Michael Barnard and John MacLeod made one of the finest first winter ascents this season when they ascended Canopy (VI,6), a Severe chimney-line on Blaven. The route was first climbed by Ian Clough and party in a productive Skye trip in 1968. Michael had tried this line during the Skye Winter Festival in January, but the fourth pitch involves a slight traverse and a split decision meant an abseil off and a need to return as soon as possible.
“With a promising forecast for last Friday (February 24), John was happy to join me for a rematch and a request to bring as many slings and extenders as he could muster,” Michael told me. “We walked in to find the freezing level somewhat higher than expected, but a good layer of snow was coating the cliff and with the weather dry and calm the only real sign of the slow thaw was the occasional drip (and the gloves getting wet quicker than usual).
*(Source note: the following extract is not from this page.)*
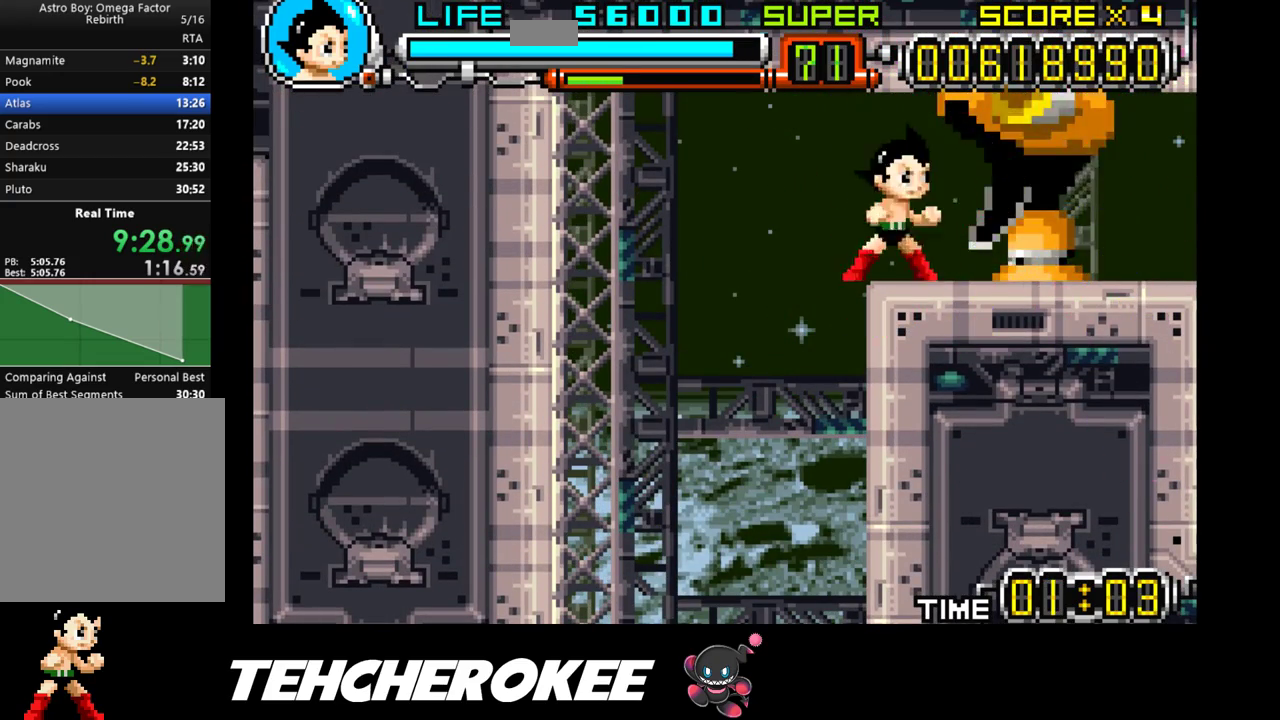
{"buttons": ["DPAD_RIGHT"], "events": [[100, "X", "down"], [233, "X", "up"]]}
The big second pitch was as good as remembered and the squeeze section as tight as remembered (I had to empty my pockets this time). Above this the summer chimney-line looks a no-go (hard and gear-less), but a slabby traverse left promises the possibility of an alternative way up around the corner. I love this sort of thing with new routing – following your nose and moving left/right as the cliff dictates. Of course it involves some degree of uncertainty in the outcome, but this is surely what climbing or ‘adventure’ is all about?
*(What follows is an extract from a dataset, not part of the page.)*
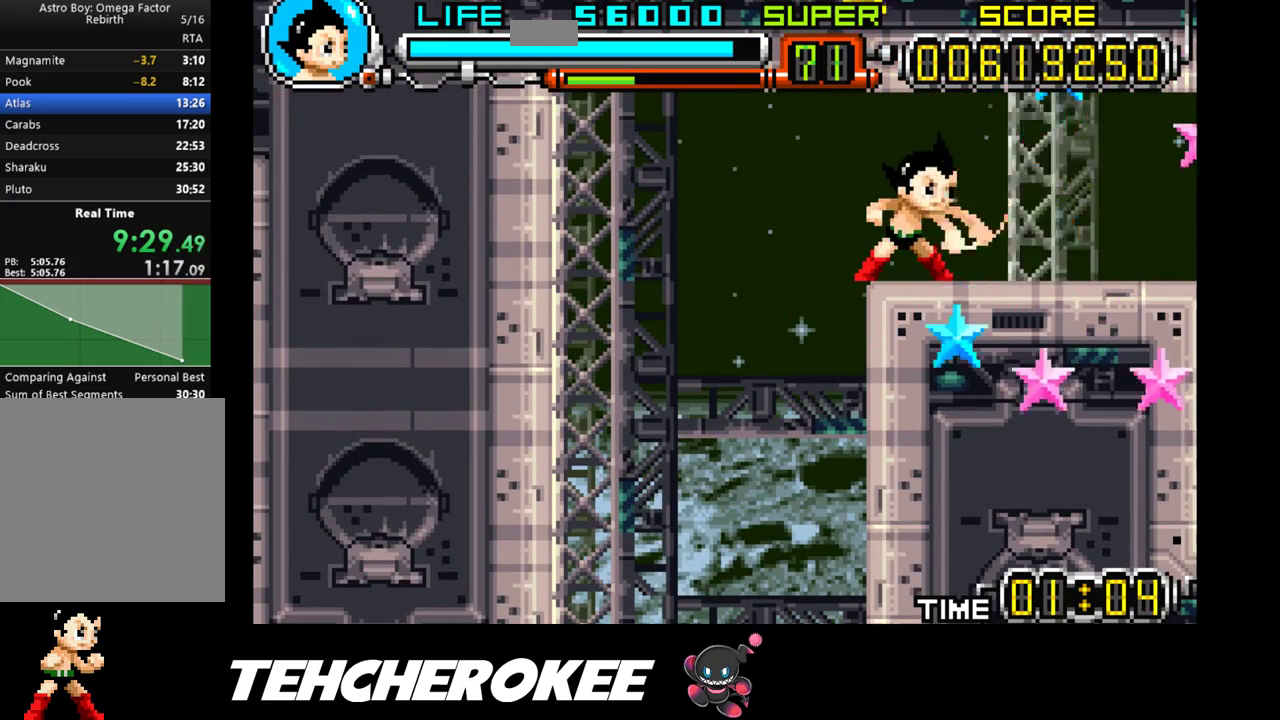
{"buttons": ["DPAD_RIGHT"], "events": []}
From the ledges after the traverse pitch a shallow groove had looked promising, but now on closer inspection turned out to be crack-less and slabby. A good edge encouraged me to start though, and led up to the top bulge, two metres from the top. Plan A didn’t look likely from here, but a long traverse right to the other end of the bulge kept some hope alive. A cluster of pegs eventually encouraged some tricky moves up the right arete to reach easier ground, much to the relief of John who’d been shivering a fair bit by now. We were now past the freezing level and the weather had started to come in.
We walked down later in pouring rain and through now-swollen rivers. Scottish winter eh?”